WHAT THIS TASK INVOLVES ::
Return every line from the one with "right wrist: (773, 285, -16)" through the one with "right shoulder: (830, 534, 16)", inclusive, exactly as it appears below.
*** GIVEN DATA ***
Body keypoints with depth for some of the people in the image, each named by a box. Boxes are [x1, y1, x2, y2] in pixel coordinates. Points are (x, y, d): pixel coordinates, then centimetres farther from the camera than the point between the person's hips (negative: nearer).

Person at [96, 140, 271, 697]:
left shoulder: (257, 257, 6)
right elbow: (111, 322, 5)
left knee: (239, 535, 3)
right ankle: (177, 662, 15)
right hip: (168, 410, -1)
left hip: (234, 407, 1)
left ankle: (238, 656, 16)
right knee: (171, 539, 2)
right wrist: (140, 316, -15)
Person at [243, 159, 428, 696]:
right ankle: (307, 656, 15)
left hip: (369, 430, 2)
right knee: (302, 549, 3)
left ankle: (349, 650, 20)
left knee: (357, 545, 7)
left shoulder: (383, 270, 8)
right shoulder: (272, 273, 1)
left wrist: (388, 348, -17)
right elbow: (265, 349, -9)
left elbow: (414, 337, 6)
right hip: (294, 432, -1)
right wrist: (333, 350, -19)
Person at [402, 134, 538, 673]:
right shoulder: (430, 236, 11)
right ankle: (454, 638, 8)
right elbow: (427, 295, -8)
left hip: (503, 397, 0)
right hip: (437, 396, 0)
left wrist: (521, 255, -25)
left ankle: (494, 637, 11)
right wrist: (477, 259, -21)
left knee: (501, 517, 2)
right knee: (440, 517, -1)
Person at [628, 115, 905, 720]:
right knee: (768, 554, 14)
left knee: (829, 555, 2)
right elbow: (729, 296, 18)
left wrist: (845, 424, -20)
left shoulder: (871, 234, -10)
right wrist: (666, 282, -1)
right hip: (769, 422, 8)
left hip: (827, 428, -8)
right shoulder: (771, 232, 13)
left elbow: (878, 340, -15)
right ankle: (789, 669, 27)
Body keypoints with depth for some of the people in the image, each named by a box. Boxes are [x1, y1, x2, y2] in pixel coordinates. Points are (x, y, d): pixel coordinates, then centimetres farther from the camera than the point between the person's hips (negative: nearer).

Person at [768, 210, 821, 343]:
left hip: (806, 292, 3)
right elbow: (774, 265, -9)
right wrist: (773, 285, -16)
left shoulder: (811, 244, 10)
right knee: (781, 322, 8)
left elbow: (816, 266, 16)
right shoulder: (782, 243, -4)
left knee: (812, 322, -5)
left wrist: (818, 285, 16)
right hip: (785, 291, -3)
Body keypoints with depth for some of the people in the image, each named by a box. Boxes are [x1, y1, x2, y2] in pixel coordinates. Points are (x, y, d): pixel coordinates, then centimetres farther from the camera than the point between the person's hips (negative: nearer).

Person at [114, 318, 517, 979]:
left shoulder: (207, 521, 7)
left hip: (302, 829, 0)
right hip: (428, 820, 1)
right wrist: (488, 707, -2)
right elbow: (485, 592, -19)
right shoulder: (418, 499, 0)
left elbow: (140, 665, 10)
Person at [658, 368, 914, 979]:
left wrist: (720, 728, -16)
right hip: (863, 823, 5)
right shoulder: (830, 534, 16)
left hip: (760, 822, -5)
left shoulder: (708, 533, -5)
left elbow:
***
ANSWER BELOW ::
right wrist: (773, 285, -16)
left shoulder: (811, 244, 10)
right knee: (781, 322, 8)
left elbow: (816, 266, 16)
right shoulder: (782, 243, -4)
left knee: (812, 322, -5)
left wrist: (818, 285, 16)
right hip: (785, 291, -3)
Body keypoints with depth for some of the people in the image, each named by a box. Boxes are [x1, y1, x2, y2] in pixel coordinates. Points are (x, y, d): pixel coordinates, then centimetres farther from the camera than the point between the person's hips (negative: nearer).

Person at [114, 318, 517, 979]:
left shoulder: (207, 521, 7)
left hip: (302, 829, 0)
right hip: (428, 820, 1)
right wrist: (488, 707, -2)
right elbow: (485, 592, -19)
right shoulder: (418, 499, 0)
left elbow: (140, 665, 10)
Person at [658, 368, 914, 979]:
left wrist: (720, 728, -16)
right hip: (863, 823, 5)
right shoulder: (830, 534, 16)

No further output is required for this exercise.